8.3 The expression “any mistake apparent from record” are identical under section 154 and 254 (2) of the Act, hence, the judicial principles laid down by Supreme Court or High Courts are applicable to both the statutory situations contemplated under these sections, provided the mistake falls under the provisions of section 254(2) of the Act. However, the income-tax Authorities or the Tribunal cannot, reconsider, review or revise their order, as held in the case of CIT vs. Sevugan 16 ITR 59; Aruiandam Vs, ITO, 47 ITR 229. Similarly, such authorities cannot reconsider their conclusion, on the facts of the case, or sit in appeal, over the decision as decided in the case(s) of Sidhramappa Vs. CIT, 21 ITR 333; Parameshweran Vs. ITO 28 ITR 885; CIT Vs. Sundram 52 ITR 744; Khorsheed Vs. CED, 122 ITR 21 (SC). The assessee in the present miscellaneous application sought to review and modify the decision rendered by the Bench on merit after detailed discussions. Further, the Supreme Court has held in the case of Pootnundu Planations Pvt. Ltd. Led. Vs. ITO (1996), 221 ITR 557 that only an apparent error of fact or law can be rectified. If the mistake of law has to be established by construing the words of a section, to find its proper meaning, then such an error cannot normally be a rectifiable error. The Supreme Court in T.S. Balram, ITO Vs. Volkart Bros. (1971) 82 ITR 50 (SC) has observed;” it is not open to the Income Tax Officer to go into the true scope of the relevant provisions of the Act in a proceedings under this section. A mistake apparent on the record must be an obvious and patent mistake and not something which can be established by a long drawn process of reasoning on points on which there may conceivably be two opinions.”

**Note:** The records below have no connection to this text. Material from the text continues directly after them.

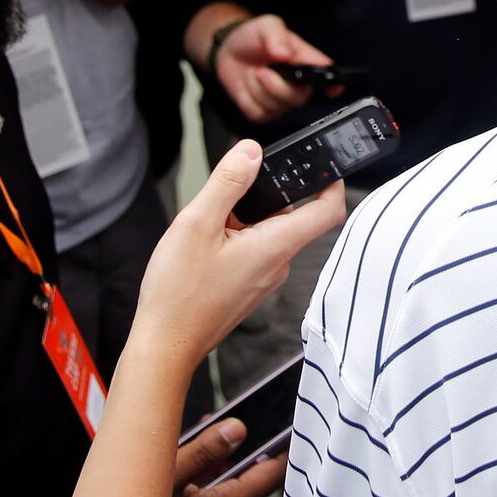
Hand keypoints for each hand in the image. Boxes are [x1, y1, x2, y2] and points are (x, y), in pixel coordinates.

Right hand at [127, 140, 349, 375]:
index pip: (328, 211)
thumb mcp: (197, 224)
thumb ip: (227, 183)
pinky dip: (233, 239)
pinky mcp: (248, 287)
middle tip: (227, 197)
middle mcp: (278, 264)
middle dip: (261, 198)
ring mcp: (264, 278)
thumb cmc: (178, 294)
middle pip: (289, 215)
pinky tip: (204, 247)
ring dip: (241, 220)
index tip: (321, 163)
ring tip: (207, 228)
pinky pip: (252, 251)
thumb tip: (251, 153)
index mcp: (276, 246)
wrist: (165, 344)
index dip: (331, 182)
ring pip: (266, 232)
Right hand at [163, 416, 288, 496]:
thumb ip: (202, 452)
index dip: (284, 442)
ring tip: (206, 431)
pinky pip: (217, 496)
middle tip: (241, 414)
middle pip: (253, 475)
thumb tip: (237, 427)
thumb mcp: (166, 480)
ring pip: (233, 484)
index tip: (291, 419)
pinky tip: (191, 459)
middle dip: (246, 444)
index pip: (273, 472)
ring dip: (223, 459)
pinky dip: (210, 476)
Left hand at [200, 12, 333, 121]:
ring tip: (253, 73)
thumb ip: (276, 36)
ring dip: (257, 89)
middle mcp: (298, 84)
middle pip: (299, 98)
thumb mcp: (267, 26)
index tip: (331, 90)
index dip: (332, 85)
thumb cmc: (254, 37)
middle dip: (276, 86)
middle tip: (261, 71)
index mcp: (305, 62)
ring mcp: (281, 100)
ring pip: (276, 107)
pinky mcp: (263, 111)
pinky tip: (247, 86)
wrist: (230, 49)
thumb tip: (284, 54)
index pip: (326, 75)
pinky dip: (247, 99)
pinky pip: (258, 113)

8.4 There has to be a mistake apparent from the record. A look at the record must show that there has been an error, and that error may be rectified as held by the Supreme Court in CIT vs. Keshri Metal (P) Ltd. (1999) 155 CTR (SC) 531; (1999) 237 ITR 165 (SC). Only an apparent error of fact or law can be rectified.

8.5. Thus the issues raised by the assesses, in the impugned Miscellaneous Application have been dealt with by the Bench after appreciation of the factual and legal position of the case and rendered the decision on merit. Therefore, these two grounds mentioned, in the Miscellaneous Application, do not fall under the purview of the provisions of section 254(2) of the Act. The provisions of the section contemplate to rectify any mistake apparent from record and non-consideration of any argument advanced by either party for arriving at a conclusion is not an error apparent on record, although it may be an error of judgment and the same cannot be rectified u/s. 254(2) of the Act, as held by the Hon’ble Jurisdictional High Court in the case of CIT vs. Ramesh Electric & Trading Co. (1993) 203 ITR 497,502 (Bom). Similarly, where two opinions are possible, such a situation do not fall under the provisions of section 254(2) of the Act, as held by the Hon’ble Punjab & Haryana High Court in the case of CIT vs. Vardhaman Spinnings, 226 ITR 296 (P&H). Thus, it is clear that the power so conferred does not contemplate a re-hearing which would have the effect of re-writing an order, affecting the merits of the case, as sought by the assessee, in the present case. There is a difference between a power to review and a power to rectify a mistake apparent from record. In a nut-shell the scope of such power of rectification, in exercise of jurisdiction u/s. 254(2) of the Act, clearly contemplates what can be corrected is an apparent mistake from record and not to deal with merits of the case and to recall the order, on the basis of taking a second opinion, on the merit, which is not the scope of such rectification. It is further added that section 254(2) of the Act doesn’t confer powers on the Tribunal of reviewing its own decision, taken on merits, as held by the Supreme Court, in the case Patel Nareshi Thakershe vs. Pradyum Singhji Arjun Singhji (AIR 970 SC 1273). In view of the above legal and factual discussions, the issues raised by the assessee in the impugned Miscellaneous Application don’t fall within the purview of section 254(2) of the Act. Hence, the impugned miscellaneous application of the assessee is dismissed.